### EXERCISE BRIEF
In the ggplot2 post below, why does the poster expect the plot to end up with four lines in four different colors?

### TEXT SHOWN
Plot with geom_smooth(,) multiple colours, double y-axis with four variables in ggplot2

I have an issue with ggplot2 plotting system with R.
I would like to print a graph, scatterplot + smoothing with two grades (ref) and two variable each (Vix, monomer), with vix referring to the left y-Axis and monomer referring to the right y-Axis. I would like to have red and blue dark colour for ref at 130°C and the same but pale colours for the 150°C one. Colours are the followings, but for understanding it is not really important:'#644196', '#bba6d9', '#f92410', '#fca49c'. In this way I would obtain 4 lines with 4 different colours.

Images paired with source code
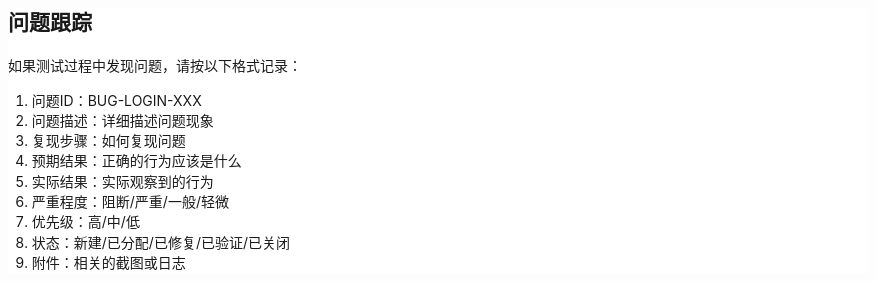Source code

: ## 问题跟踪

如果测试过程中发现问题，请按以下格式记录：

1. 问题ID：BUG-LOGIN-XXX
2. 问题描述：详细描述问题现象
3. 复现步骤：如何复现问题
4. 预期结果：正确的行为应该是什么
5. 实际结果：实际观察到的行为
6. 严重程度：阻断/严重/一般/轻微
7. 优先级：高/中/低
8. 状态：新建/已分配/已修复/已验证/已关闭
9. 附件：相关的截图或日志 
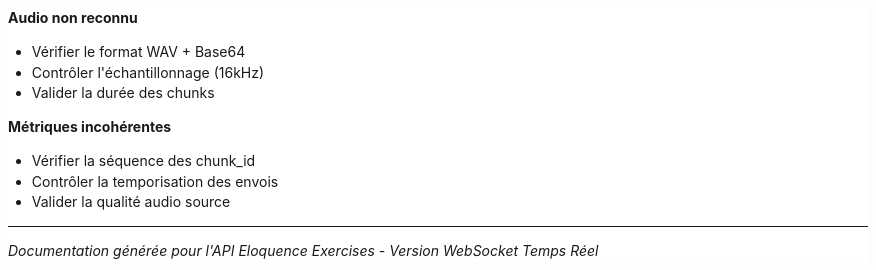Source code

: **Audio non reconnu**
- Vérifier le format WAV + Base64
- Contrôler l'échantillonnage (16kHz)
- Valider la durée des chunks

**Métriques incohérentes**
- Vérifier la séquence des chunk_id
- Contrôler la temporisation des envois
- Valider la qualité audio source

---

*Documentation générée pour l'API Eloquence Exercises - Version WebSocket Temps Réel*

### RESPONSE BOX
There are two grades of ref (130°C and 150°C), each with two variables, Vix on the left y-axis and monomer on the right. The poster assigns dark red and blue to the 130°C grade and pale versions of those colors to the 150°C grade. That gives four lines, each with its own color.